### [DATA RECORDS]
◆ ◆ ◆
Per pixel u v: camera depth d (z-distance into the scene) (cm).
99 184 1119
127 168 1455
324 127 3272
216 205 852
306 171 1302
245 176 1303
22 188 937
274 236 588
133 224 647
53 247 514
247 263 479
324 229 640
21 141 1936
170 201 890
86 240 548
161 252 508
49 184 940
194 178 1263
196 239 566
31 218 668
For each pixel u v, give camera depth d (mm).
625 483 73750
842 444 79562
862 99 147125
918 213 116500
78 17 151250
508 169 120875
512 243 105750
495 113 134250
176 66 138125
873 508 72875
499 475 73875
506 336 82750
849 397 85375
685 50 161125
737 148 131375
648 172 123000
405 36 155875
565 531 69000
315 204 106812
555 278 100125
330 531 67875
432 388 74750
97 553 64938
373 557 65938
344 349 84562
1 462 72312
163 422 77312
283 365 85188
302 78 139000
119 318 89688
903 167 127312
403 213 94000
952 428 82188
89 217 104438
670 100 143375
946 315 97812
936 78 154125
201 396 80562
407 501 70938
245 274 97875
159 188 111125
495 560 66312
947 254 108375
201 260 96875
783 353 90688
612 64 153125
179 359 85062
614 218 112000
◆ ◆ ◆
### [WHAT TO WORK ON]
Each entry should be duplicated exactly as it was given.

### [COMPLETED TASK]
Per pixel u v: camera depth d (z-distance into the scene) (cm).
99 184 1119
127 168 1455
324 127 3272
216 205 852
306 171 1302
245 176 1303
22 188 937
274 236 588
133 224 647
53 247 514
247 263 479
324 229 640
21 141 1936
170 201 890
86 240 548
161 252 508
49 184 940
194 178 1263
196 239 566
31 218 668
For each pixel u v, give camera depth d (mm).
625 483 73750
842 444 79562
862 99 147125
918 213 116500
78 17 151250
508 169 120875
512 243 105750
495 113 134250
176 66 138125
873 508 72875
499 475 73875
506 336 82750
849 397 85375
685 50 161125
737 148 131375
648 172 123000
405 36 155875
565 531 69000
315 204 106812
555 278 100125
330 531 67875
432 388 74750
97 553 64938
373 557 65938
344 349 84562
1 462 72312
163 422 77312
283 365 85188
302 78 139000
119 318 89688
903 167 127312
403 213 94000
952 428 82188
89 217 104438
670 100 143375
946 315 97812
936 78 154125
201 396 80562
407 501 70938
245 274 97875
159 188 111125
495 560 66312
947 254 108375
201 260 96875
783 353 90688
612 64 153125
179 359 85062
614 218 112000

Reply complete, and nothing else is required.